“The bigger context is that up until pretty recently, only three solar arrays have been done on landfills in Vermont, and they’ve been much larger projects than what we’ve been discussing,” said Meima. “So the precedent up until this point for the way the leases looked and the way the insurance was handled, the way liability has been dealt with and so forth, has just been these few really, really big projects. But what we’ve learned, based on the leases that have been signed for those projects, is that our lease needs to be updated with some language that deals with insurance, liability, and indemnification that’s not there now.”
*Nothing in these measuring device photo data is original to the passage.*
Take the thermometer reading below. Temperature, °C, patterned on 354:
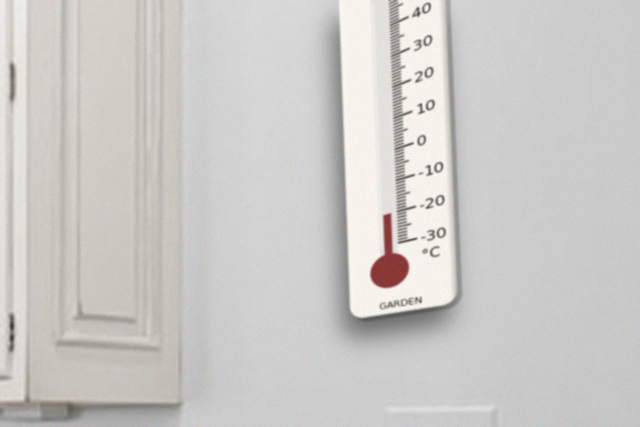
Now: -20
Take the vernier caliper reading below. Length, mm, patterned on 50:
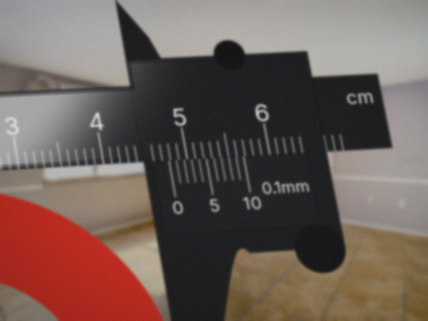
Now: 47.8
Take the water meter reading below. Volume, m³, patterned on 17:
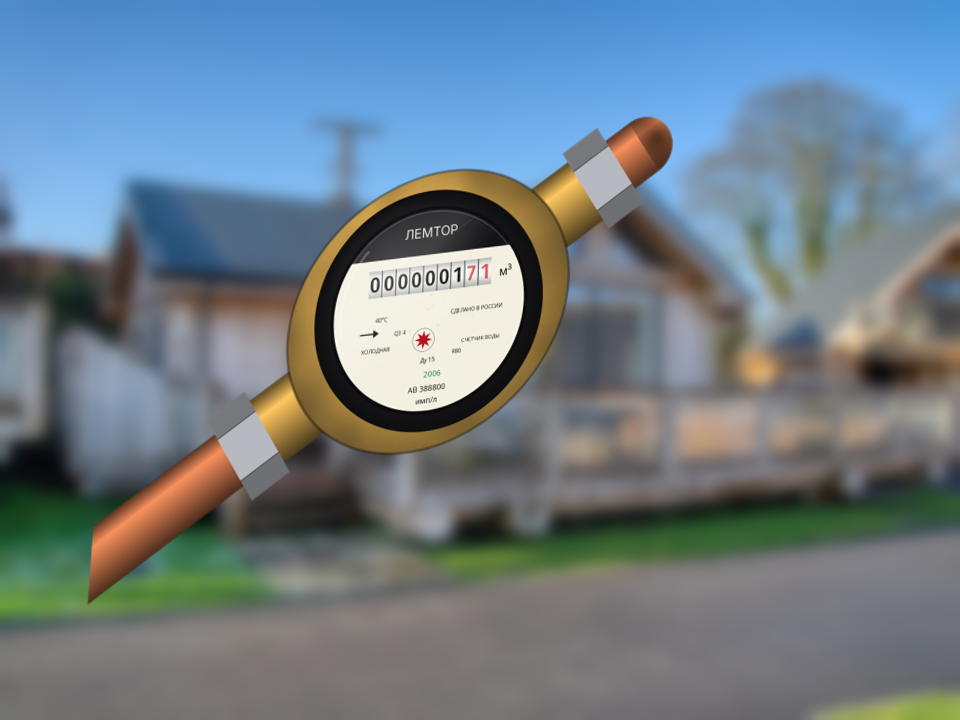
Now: 1.71
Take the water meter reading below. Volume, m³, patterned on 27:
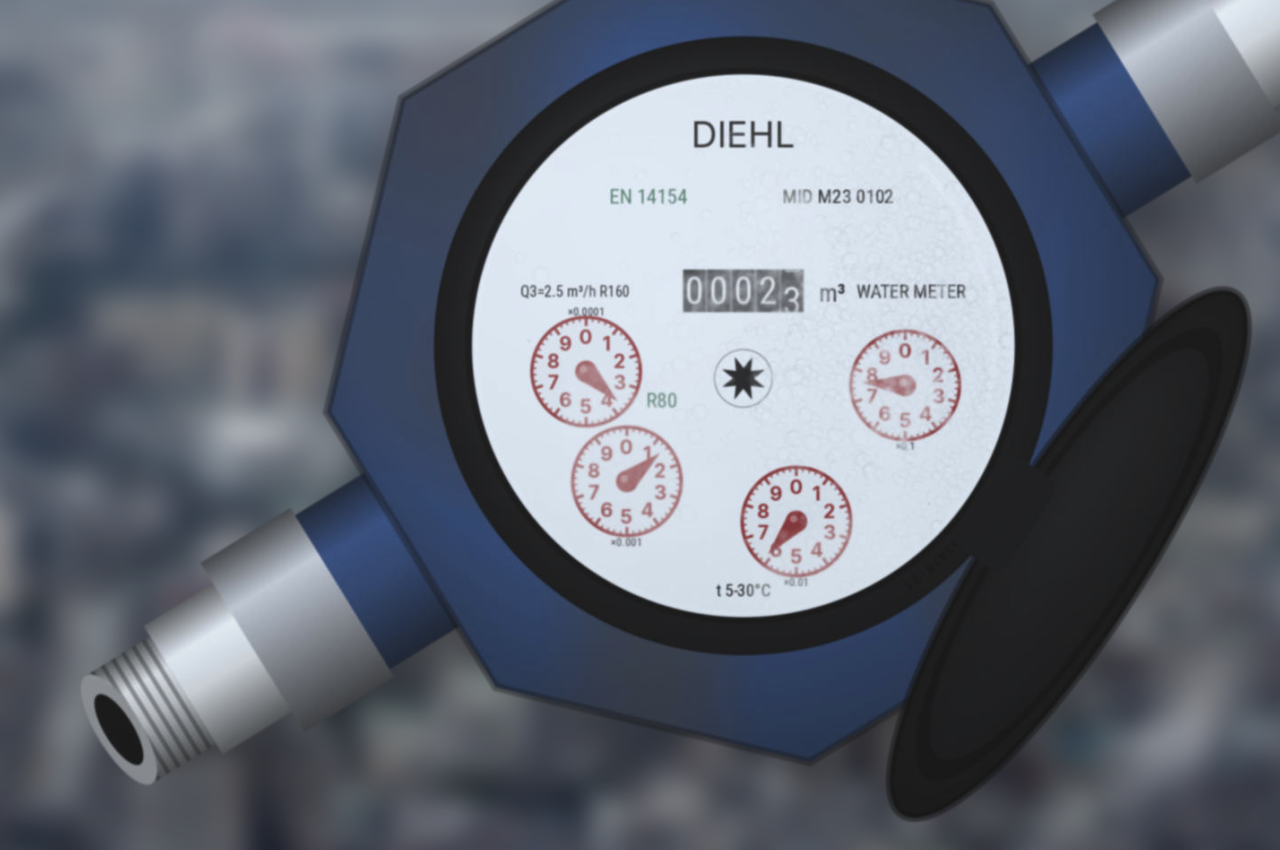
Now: 22.7613
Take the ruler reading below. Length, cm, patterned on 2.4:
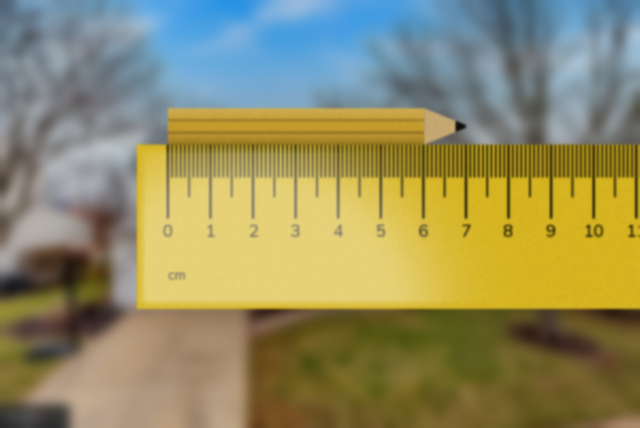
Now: 7
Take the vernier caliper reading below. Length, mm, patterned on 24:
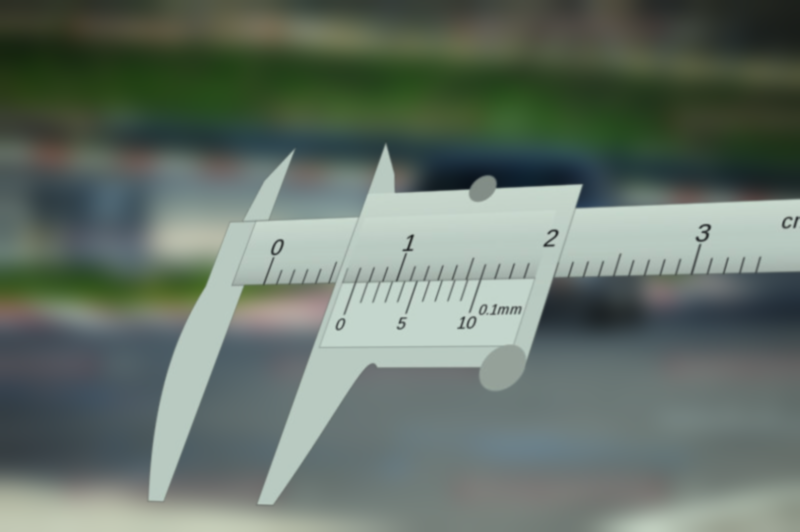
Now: 7.0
Meima first proposed a feasibility study on a solar array on Dover’s capped landfill in August. In October, he asked the board to enter into lease option agreement negotiations with Green Lantern, which the board agreed to. In December, Meima said the feasibility study had been completed and that Green Lantern had found the site suitable for a 150 kW array. He requested that the board go into lease negotiations with Green Lantern, which the board agreed to.
But in January, after hearing concerns from Wayne Estey, a resident who is also the town’s zoning administrator, the board got cold feet and decided to put an RFP out for use of the site.
Two weeks later, the board reneged on the RFP, with chair Josh Cohen saying the board had failed to realize the town had already signed an exclusivity option with Green Lantern.
On Tuesday, Cohen said he was waiting to hear back from the town’s attorney about the lease agreement between Dover and Green Lantern, but Meima said it may be best to wait.
“We will need to pull it back and work on it,” said Meima. “At the moment, we have a project underway on the Cambridge landfill and we’ve beefed up the lease for them, and it’s now going by their selectboard and their town attorney, and some bankers are looking at it. So we figure the best thing to do is to wait and see what comes out of that and bring the results to you.”